Aim: Rewrite each line of the records below, putting "taxon name" wherever "scientific name" appears and keeping everything else the same.

Given entries:

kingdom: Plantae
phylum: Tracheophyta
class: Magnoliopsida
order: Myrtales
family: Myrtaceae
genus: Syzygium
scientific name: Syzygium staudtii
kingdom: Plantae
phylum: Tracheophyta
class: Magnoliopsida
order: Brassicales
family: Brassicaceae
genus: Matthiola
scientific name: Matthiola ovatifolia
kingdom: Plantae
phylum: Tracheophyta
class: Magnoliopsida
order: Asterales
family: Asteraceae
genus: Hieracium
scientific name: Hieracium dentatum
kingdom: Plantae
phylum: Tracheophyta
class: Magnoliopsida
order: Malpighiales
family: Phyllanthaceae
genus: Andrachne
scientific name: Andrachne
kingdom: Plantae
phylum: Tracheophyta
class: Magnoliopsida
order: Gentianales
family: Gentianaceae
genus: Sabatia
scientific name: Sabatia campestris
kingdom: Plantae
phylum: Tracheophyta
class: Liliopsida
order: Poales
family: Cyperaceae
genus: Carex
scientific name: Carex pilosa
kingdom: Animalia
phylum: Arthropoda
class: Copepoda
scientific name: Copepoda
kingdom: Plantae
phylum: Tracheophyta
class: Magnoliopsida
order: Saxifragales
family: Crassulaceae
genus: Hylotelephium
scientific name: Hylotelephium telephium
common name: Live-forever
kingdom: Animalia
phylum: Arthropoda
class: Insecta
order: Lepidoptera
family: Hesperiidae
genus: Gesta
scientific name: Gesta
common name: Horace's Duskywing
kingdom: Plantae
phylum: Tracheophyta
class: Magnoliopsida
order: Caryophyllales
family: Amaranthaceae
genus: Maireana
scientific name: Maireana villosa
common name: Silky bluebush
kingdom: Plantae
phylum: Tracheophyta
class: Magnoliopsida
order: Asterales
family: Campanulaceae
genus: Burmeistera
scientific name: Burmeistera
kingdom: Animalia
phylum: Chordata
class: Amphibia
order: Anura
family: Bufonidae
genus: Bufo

Answer to this task:
kingdom: Plantae
phylum: Tracheophyta
class: Magnoliopsida
order: Myrtales
family: Myrtaceae
genus: Syzygium
taxon name: Syzygium staudtii
kingdom: Plantae
phylum: Tracheophyta
class: Magnoliopsida
order: Brassicales
family: Brassicaceae
genus: Matthiola
taxon name: Matthiola ovatifolia
kingdom: Plantae
phylum: Tracheophyta
class: Magnoliopsida
order: Asterales
family: Asteraceae
genus: Hieracium
taxon name: Hieracium dentatum
kingdom: Plantae
phylum: Tracheophyta
class: Magnoliopsida
order: Malpighiales
family: Phyllanthaceae
genus: Andrachne
taxon name: Andrachne
kingdom: Plantae
phylum: Tracheophyta
class: Magnoliopsida
order: Gentianales
family: Gentianaceae
genus: Sabatia
taxon name: Sabatia campestris
kingdom: Plantae
phylum: Tracheophyta
class: Liliopsida
order: Poales
family: Cyperaceae
genus: Carex
taxon name: Carex pilosa
kingdom: Animalia
phylum: Arthropoda
class: Copepoda
taxon name: Copepoda
kingdom: Plantae
phylum: Tracheophyta
class: Magnoliopsida
order: Saxifragales
family: Crassulaceae
genus: Hylotelephium
taxon name: Hylotelephium telephium
common name: Live-forever
kingdom: Animalia
phylum: Arthropoda
class: Insecta
order: Lepidoptera
family: Hesperiidae
genus: Gesta
taxon name: Gesta
common name: Horace's Duskywing
kingdom: Plantae
phylum: Tracheophyta
class: Magnoliopsida
order: Caryophyllales
family: Amaranthaceae
genus: Maireana
taxon name: Maireana villosa
common name: Silky bluebush
kingdom: Plantae
phylum: Tracheophyta
class: Magnoliopsida
order: Asterales
family: Campanulaceae
genus: Burmeistera
taxon name: Burmeistera
kingdom: Animalia
phylum: Chordata
class: Amphibia
order: Anura
family: Bufonidae
genus: Bufo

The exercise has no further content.